Enquanto as pessoas estão no meio de uma fantasia de desenvolvimento econômico, ou a fantasia da salvação tecnológica (lembre-se dos grandes dogmas), há pouca chance de alma. As pessoas não estarão abertas aos domínios das profundezas, do que é lento, dos outras – elas não terão intimidade com o mundo. Eles, como Ícaro, estão voando alto e estão longe da base da terra. Eu sinto que é por isso que as tentativas “educacionais” de mudar a perspectiva das pessoas sobre a crise ecológica são em grande parte ineficazes. Eles perdem o ponto. As pessoas são apanhadas em uma fantasia econômica e tecnológica diferente e muito poderosa. O desejo é direcionado para esses objetivos econômicos e tecnológicos. A alma é colonizada e capturada por um determinado período onírico no qual uma cultura materialmente orientada está em todo lugar. Somente quando as pessoas estão sofrendo, ou estão realmente atentas ao sofrimento de outra pessoa – quando há um fracasso, ou quando um país, uma cultura ou uma comunidade se sentem rompidas ou deixadas de lado – somente então as pessoas perguntam: ‘O que está acontecendo? ‘, ou’ Quem somos nós? ‘ É somente quando nações, culturas e comunidades enfrentam as crises de:
 

  • Doença mental e suicídio como um sintoma de uma cultura e comunidade quebradas;

  • Desmantelamento de culturas pelo álcool;

  • Traição como uma prática fundamental de nossa vida política;

  • Violência doméstica como endêmica;

  • Incapacidade de sustentar ou integrar soluções criativas na criação de cidades em escala humana ou centradas nas pessoas: afinal, elas são construídas para carros e projetadas principalmente por barões da propriedade;

  • Extrapolamento dos limites planetários, pelos quais os hábitos de consumo estão literalmente destruindo o mundo;

  • Corrupção estrutural, alimentada por um sistema de doações políticas não transparentes;

  • Crescente desigualdade em nossas sociedades, com todas as pressões de coesão social associadas;

… que vamos plenamente nos dar conta das profundezas da nossa fantasia atual.
 

(…)


Cada um de nós tem que responder à alma do mundo e à manifestação dessa alma dentro de nós. Essa resposta será um caminho único, evocado por uma sensibilidade ao chamado do mundo. Talvez o caminho venha a emergir como uma resposta às cutucadas ou às imagens do mundo onírico, ou através de um encontro casual com alguém que abre uma porta para algum envolvimento social. Talvez seja participando de uma oficina que lhe dê um vislumbre de um novo mundo, ou o sentimentos espontâneos de descontentamento com o que estiver fazendo com sua vida. O ponto é que cada um de nós precisa responder ao chamado único e à maneira única pela qual esse chamado se manifesta. O mundo anseia por testemunho, por participação, por se tornar vivo; ou, mais precisamente, o mundo dentro de nós anseia por tornar o mundo vivo, por participar de um modo novo, íntimo e vivo. Estamos escutando?
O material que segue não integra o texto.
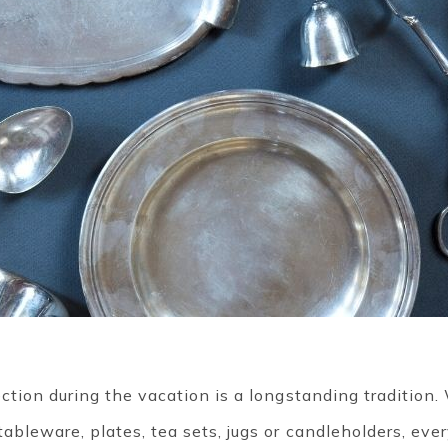
lection during the vacation is a longstanding tradition
tableware, plates, tea sets, jugs or candleholders, eve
Da mesma forma, as comunidades estão sofrendo – em sua abordagem econômica, seus sistemas de transporte, seu vício por trabalho ou entretenimento orientado pelo consumo. Essas comunidades também têm sintomas de dor chamando a alma. Pode ser um suicídio que provoca algum despertar, ou simplesmente um sentimento esmagador entre um grupo específico de que algo está “desmoronando”. As conversas são então desencadeadas, o diálogo e a análise se desenrolam, com uma escuta profunda que cria uma intimidade dentro da comunidade e com o “objeto de preocupação”, segurando as imagens do que está errado ou o que é oferecido como um caminho a seguir. Interpretações e tópicos narrativos são destilados. Uma ação poderosa pode surgir. Então, novamente, estamos escutando e vendo?